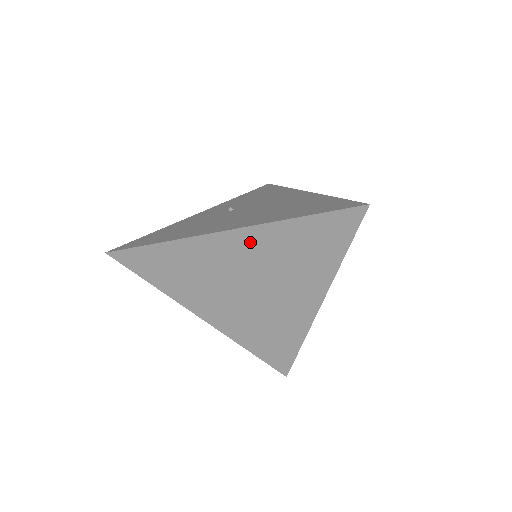
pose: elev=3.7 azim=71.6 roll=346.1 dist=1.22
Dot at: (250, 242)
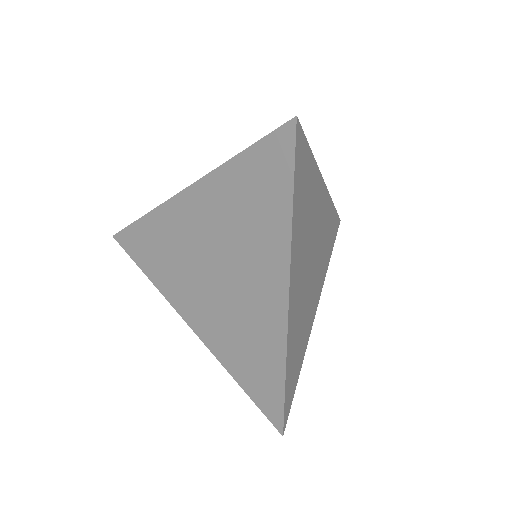
Dot at: (203, 202)
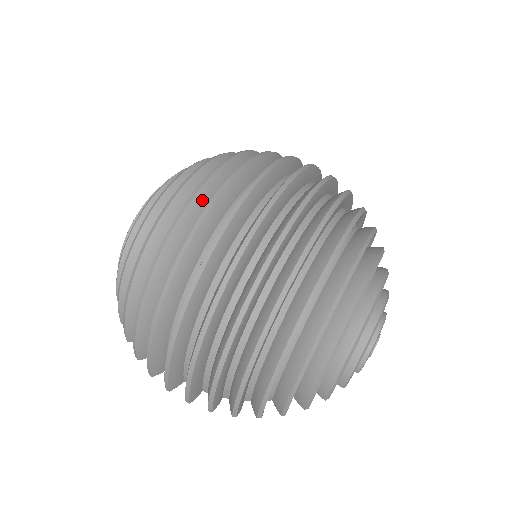
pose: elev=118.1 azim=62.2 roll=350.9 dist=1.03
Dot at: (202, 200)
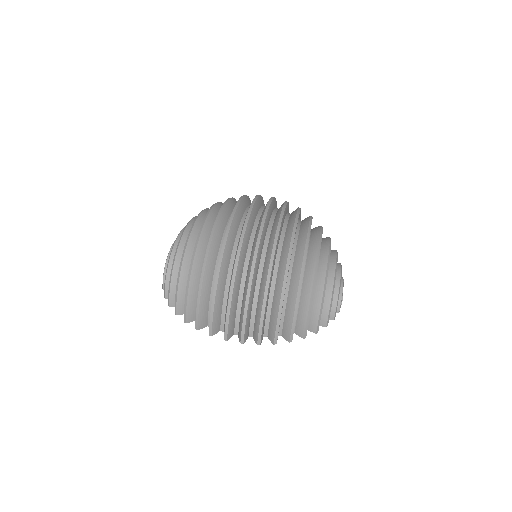
Dot at: (225, 214)
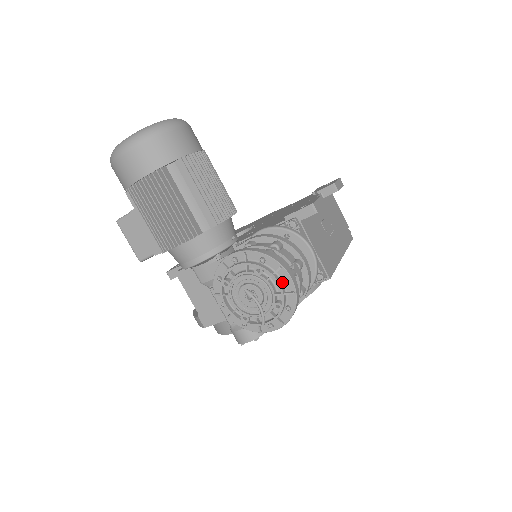
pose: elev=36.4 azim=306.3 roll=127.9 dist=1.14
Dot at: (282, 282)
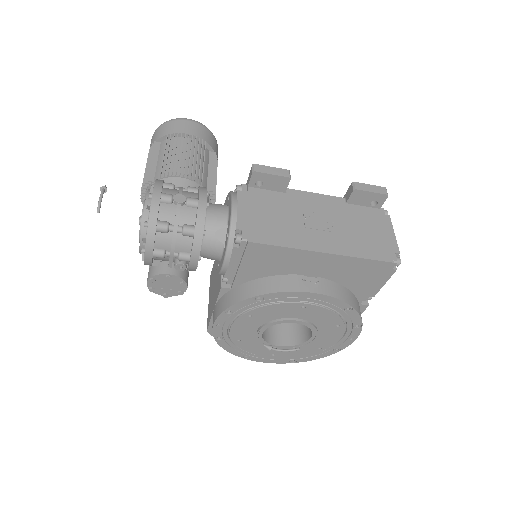
Dot at: (149, 197)
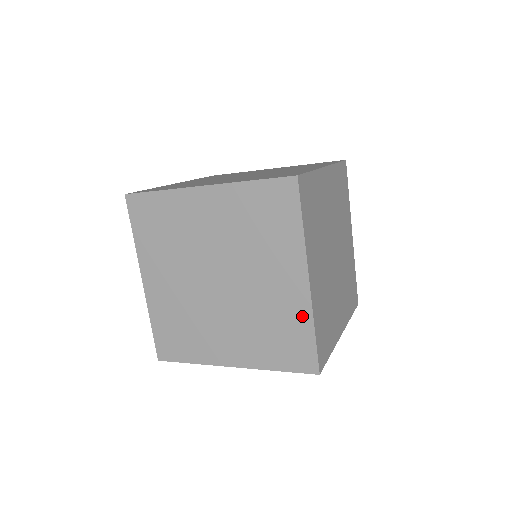
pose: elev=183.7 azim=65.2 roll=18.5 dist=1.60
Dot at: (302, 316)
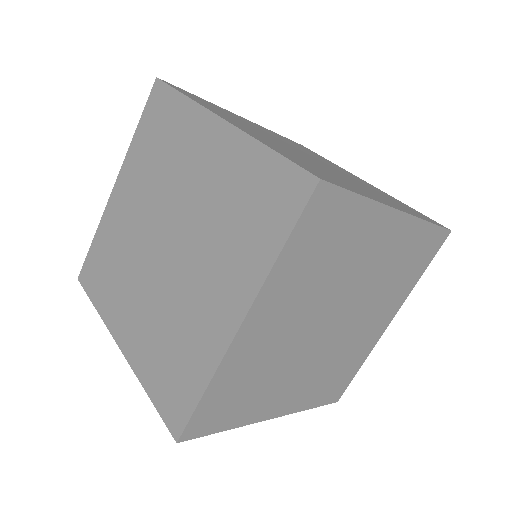
Dot at: (206, 360)
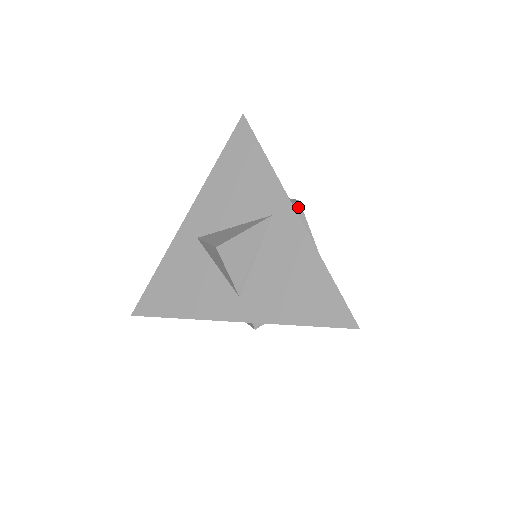
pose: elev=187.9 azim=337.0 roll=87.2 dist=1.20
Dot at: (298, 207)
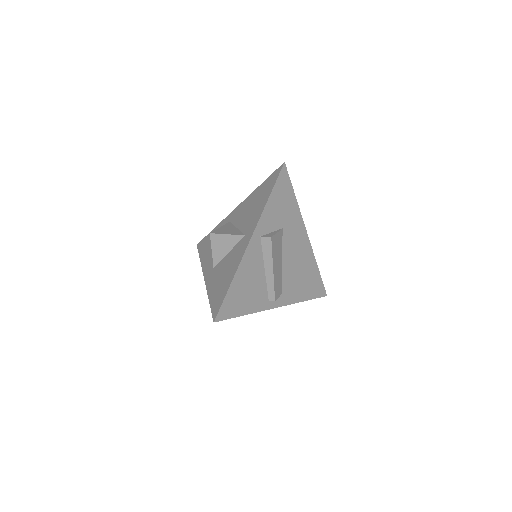
Dot at: occluded
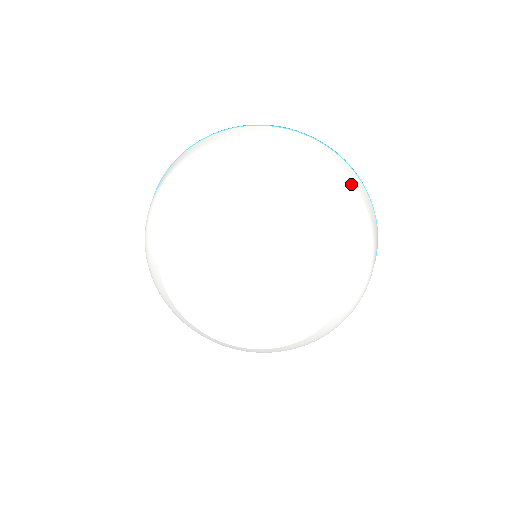
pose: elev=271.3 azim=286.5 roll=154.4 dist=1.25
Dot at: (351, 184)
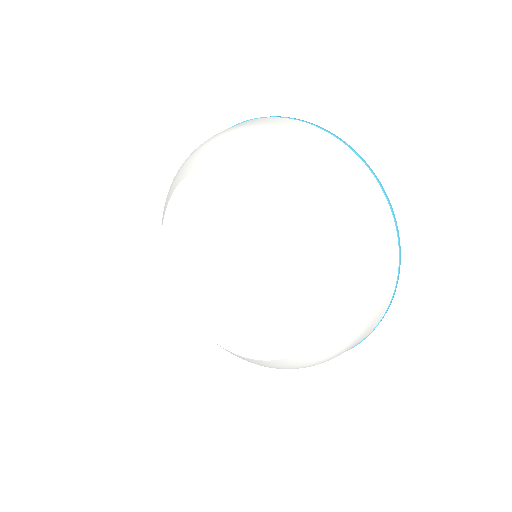
Dot at: (375, 301)
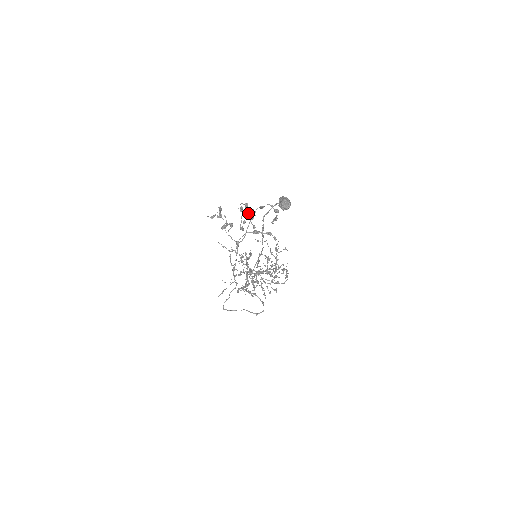
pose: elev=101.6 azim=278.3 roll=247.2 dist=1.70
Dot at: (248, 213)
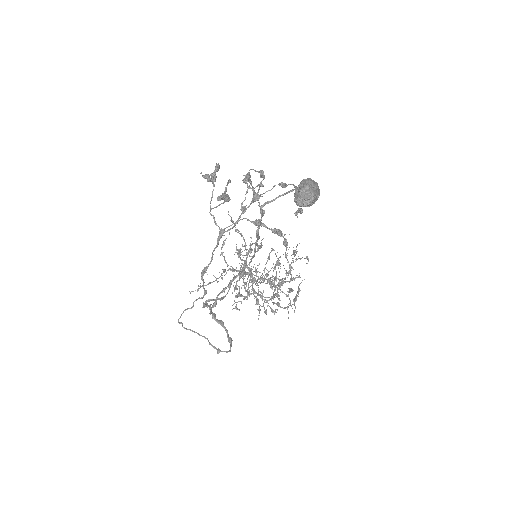
Dot at: (253, 188)
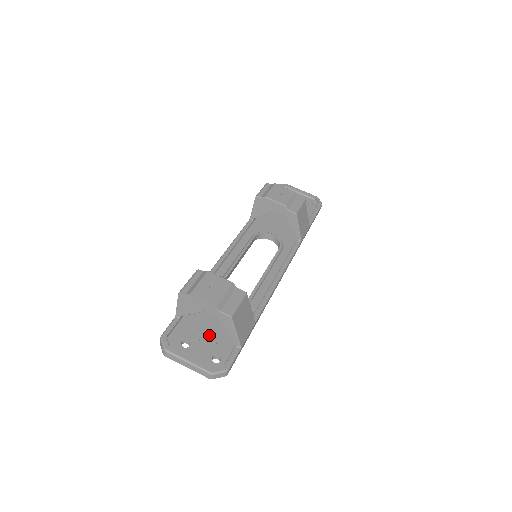
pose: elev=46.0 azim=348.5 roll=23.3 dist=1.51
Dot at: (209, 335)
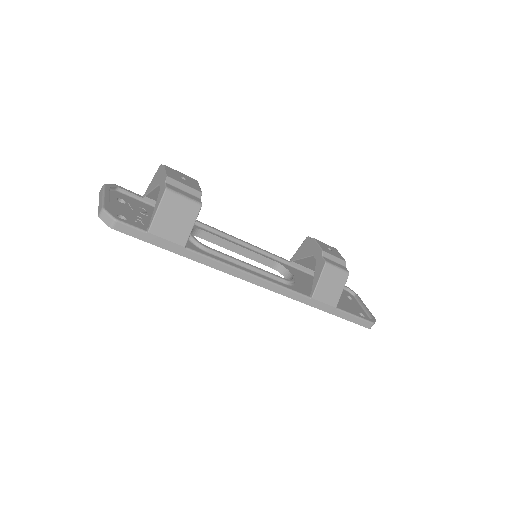
Dot at: (143, 217)
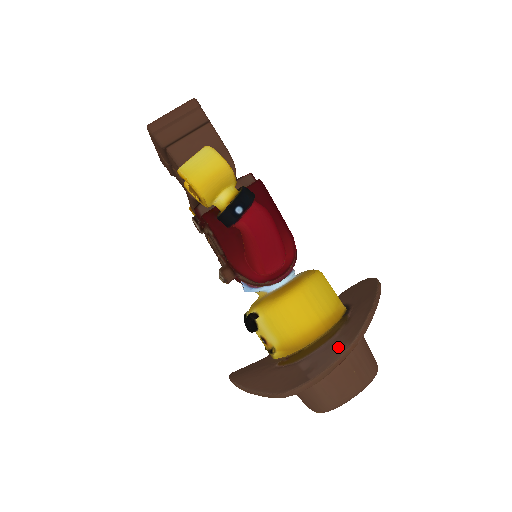
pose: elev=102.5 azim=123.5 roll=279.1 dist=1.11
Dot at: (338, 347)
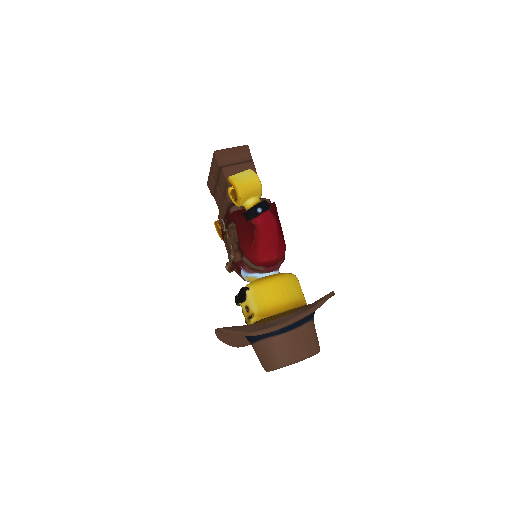
Dot at: (299, 313)
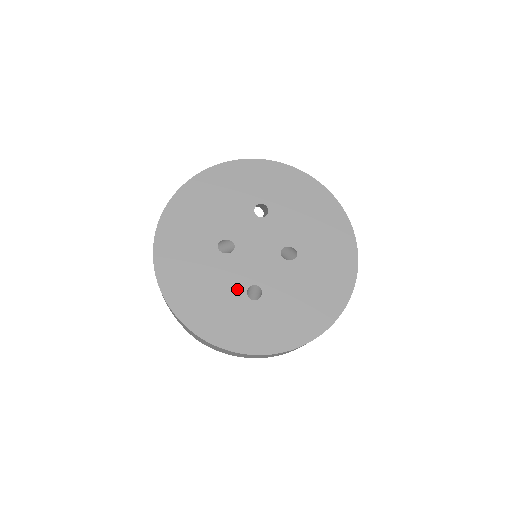
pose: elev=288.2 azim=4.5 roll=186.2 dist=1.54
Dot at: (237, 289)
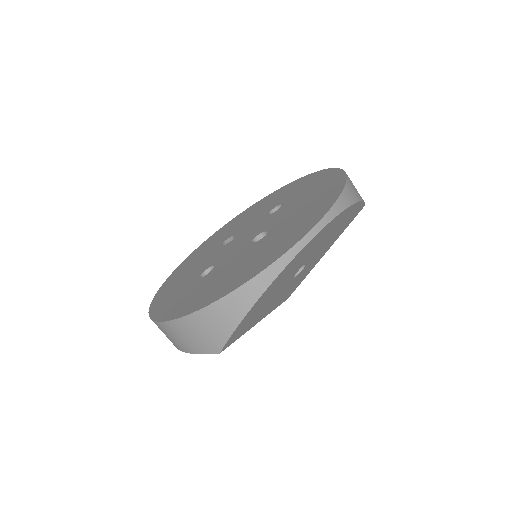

|---|

» **THE PROBLEM**
Copy every line of the records above exactly, but leave out the pictures.

» **OUTPUT OF THE TASK**
pose: elev=3.7 azim=71.6 roll=346.1 dist=1.22
Dot at: (250, 242)
Dot at: (203, 202)
pose: elev=118.1 azim=62.2 roll=350.9 dist=1.03
Dot at: (202, 200)
Dot at: (225, 214)
pose: elev=36.4 azim=306.3 roll=127.9 dist=1.14
Dot at: (282, 282)
Dot at: (149, 197)
pose: elev=183.7 azim=65.2 roll=18.5 dist=1.60
Dot at: (302, 316)
Dot at: (206, 360)
pose: elev=187.9 azim=337.0 roll=87.2 dist=1.20
Dot at: (298, 207)
Dot at: occluded
pose: elev=271.3 azim=286.5 roll=154.4 dist=1.25
Dot at: (351, 184)
Dot at: (375, 301)
pose: elev=101.6 azim=278.3 roll=247.2 dist=1.70
Dot at: (248, 213)
Dot at: (253, 188)
pose: elev=46.0 azim=348.5 roll=23.3 dist=1.51
Dot at: (209, 335)
Dot at: (143, 217)
pose: elev=102.5 azim=123.5 roll=279.1 dist=1.11
Dot at: (338, 347)
Dot at: (299, 313)
pose: elev=288.2 azim=4.5 roll=186.2 dist=1.54
Dot at: (237, 289)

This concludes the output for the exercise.